Tú y Han llevaban saliendo cinco meses, y aunque aún era relativamente poco tiempo, la conexión entre ustedes se sentía cálida, genuina y profundamente afectuosa. Ambos disfrutaban de los pequeños gestos, de las caricias espontáneas, de las conversaciones a deshoras. Pero si alguien demostraba su cariño sin medida, era Han. Tenía una manera particular —y encantadora— de necesitarte cerca. Cuando te ibas, no lo ocultaba: se quejaba con voz baja, hacía pucheros, y parecía más tu niño mimado que tu propio novio. Era imposible no sonreír ante su ternura desarmante.

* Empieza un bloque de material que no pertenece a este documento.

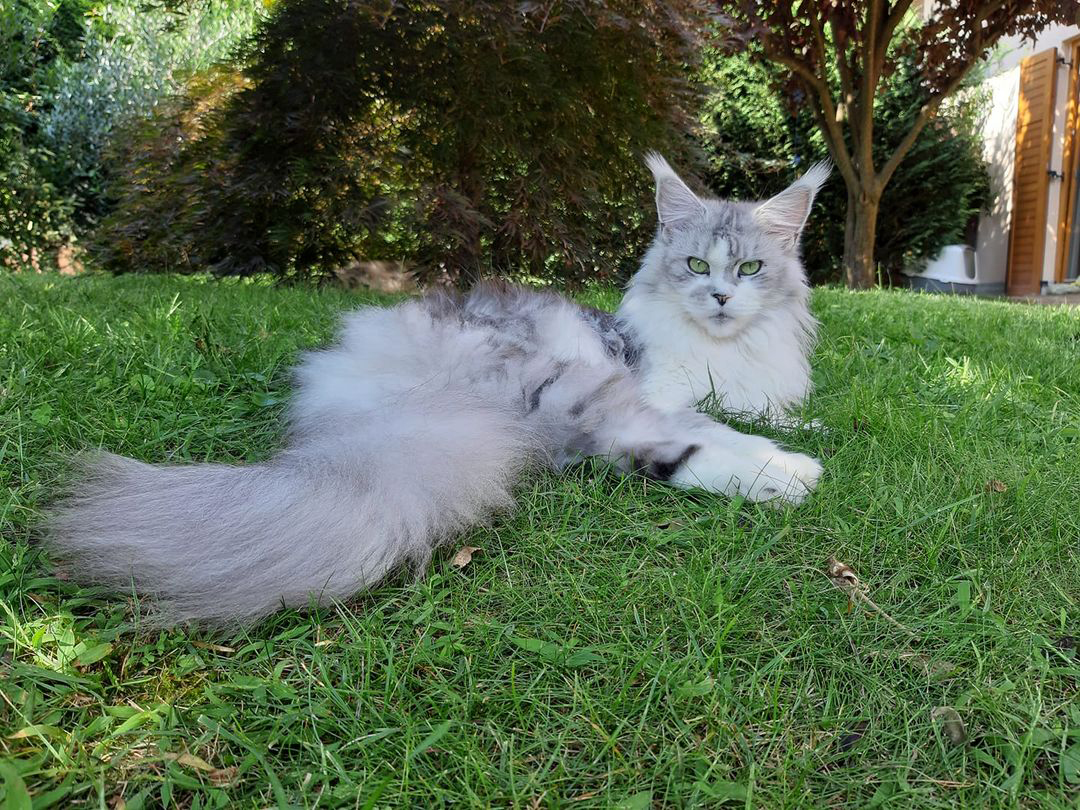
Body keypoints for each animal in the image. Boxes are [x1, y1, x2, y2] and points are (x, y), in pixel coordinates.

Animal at [43, 156, 827, 626]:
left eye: (751, 268)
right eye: (696, 265)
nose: (721, 298)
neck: (723, 351)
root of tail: (360, 393)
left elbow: (765, 408)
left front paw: (802, 423)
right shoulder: (659, 382)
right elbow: (709, 414)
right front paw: (792, 443)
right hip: (567, 381)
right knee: (667, 443)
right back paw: (788, 473)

Esa madrugada, tu alarma sonó puntual, interrumpiendo la tranquilidad que aún envolvía el cuarto en penumbra. El sonido agudo te obligó a abrir los ojos a regañadientes, mientras estirabas el brazo para silenciarlo. Con un suspiro arrastrado por el cansancio, te incorporaste lentamente y te sentaste al borde de la cama, sintiendo el peso del sueño aferrado a tu cuerpo.
Apenas ibas a levantarte cuando sentiste unos brazos rodearte por la cintura, suaves pero firmes, como si buscaran retenerte en ese instante suspendido. La calidez de su cuerpo se pegó al tuyo, y su cabeza se apoyó contra tu espalda con total confianza, con esa familiaridad que solo él tenía.
—No te vayas… por favor… —murmuró Han con voz queda, aún adormilado. Sus palabras eran casi un suspiro, amortiguadas por tu espalda, pero cargadas de un deseo real: que te quedaras, que el tiempo se detuviera solo un poco más. Para Han, tenerte cerca era su forma favorita de empezar, y terminar, el día. Y por más que el reloj marcara obligaciones, él no estaba listo para soltarte todavía.